- Relator(a)
- Ministro Paulo Sérgio Domingues
- Órgão julgador
- Primeira Turma
- Data do julgamento
- 17/12/2024
- Data de publicação
- 23/12/2024
STJ – Acórdão, Rel. Ministro Paulo Sérgio Domingues, Primeira Turma, j. 17/12/2024, p. 23/12/2024
PROCESSUAL CIVIL. AGRAVO INTERNO. RECURSO ESPECIAL. HONORÁRIOS ADVOCÁTICIOS. REGIME JURÍDICO APLICÁVEL. MARCO TEMPORAL. SENTENÇA PROFERIDA NA VIGÊNCIA DO CÓDIGO DE PROCESSO CIVIL DE 1973 (CPC/1973), MAS PUBLICADA NO DIÁRIO DE JUSTIÇA ELETRÔNICO (DJE) NA VIGÊNCIA DO CÓDIGO DE PROCESSO CIVIL DE 2015 (CPC/2015). DATA DA PROLAÇÃO DA SENTENÇA, OU SEJA, DA SUA DISPONIBILIZAÇÃO NOS AUTOS. PROVIMENTO NEGADO. 1. Discute-se nos autos qual o regime jurídico aplicável na fixação da verba honorária de sucumbência, na hipótese em que a sentença é prolatada na vigência do CPC/1973, porém a sua publicação no DJe somente ocorre na vigência no CPC/2015. 2. Segundo o entendimento jurisprudencial do Superior Tribunal de Justiça (STJ), a sentença é o marco temporal utilizado para determinar o regramento jurídico aplicável na fixação dos honorários advocatícios. 3. Nos termos do art. 494 do CPC, "Publicada a sentença, o juiz só poderá alterá-la: I - para corrigir-lhe, de ofício ou a requerimento da parte, inexatidões materiais ou erros de cálculo; II - por meio de embargos de declaração". Ocorre que a sentença se torna pública e, portanto, inalterável, no momento de sua disponibilização nos autos e não apenas quando é publicada no Diário Oficial.

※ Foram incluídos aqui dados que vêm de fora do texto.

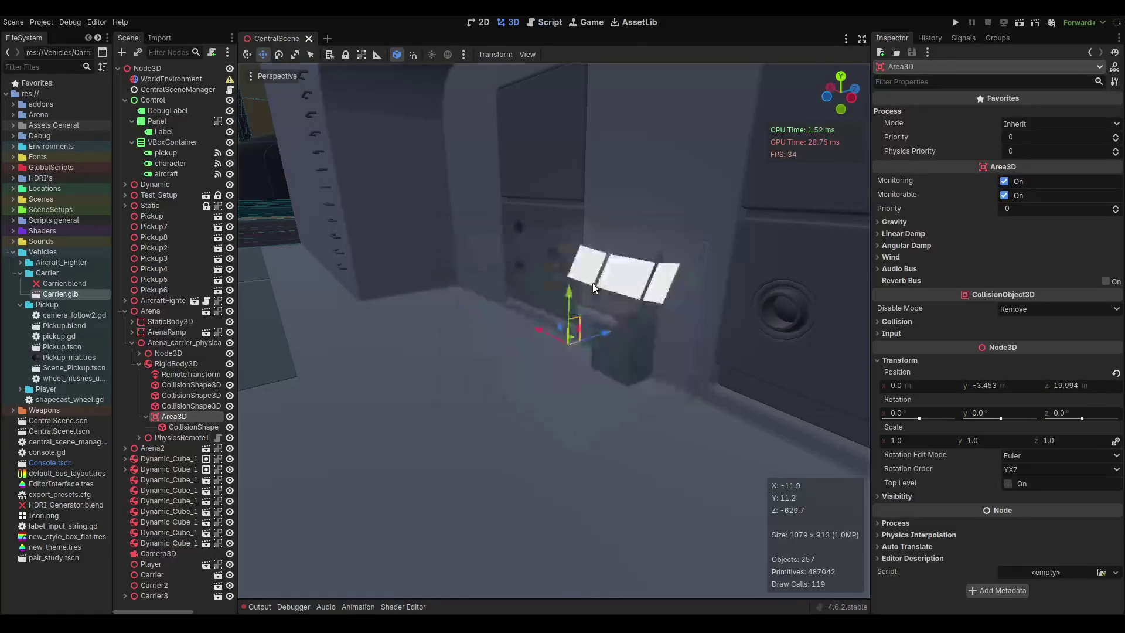
{"action": "left_click", "coordinate": [505, 158]}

A publicação no DJe é apenas para fins de intimação. 4. Ao juiz é vedada a aplicação de legislação que ainda não está em vigor. Logo, no momento em que foi proferida a sentença, ainda não estava vigente o novo CPC, motivo pelo qual não poderiam ser aplicadas as regras da sucumbência em consonância com o novo diploma processual. 5. O marco temporal para a definição do regime jurídico aplicável em relação à verba honorária de sucumbência é a data da prolação da sentença e a sua disponibilização em cartório, e não da sua publicação no DJe. Assim, proferido o ato processual, no presente caso, em 5/2/2016, deve ser aplicado o CPC/1973. 6. Agravo interno a que se nega provimento. (AgInt no AgInt no AREsp n. 1.469.013/AL, relator Ministro Paulo Sérgio Domingues, Primeira Turma, julgado em 17/12/2024, DJEN de 23/12/2024.)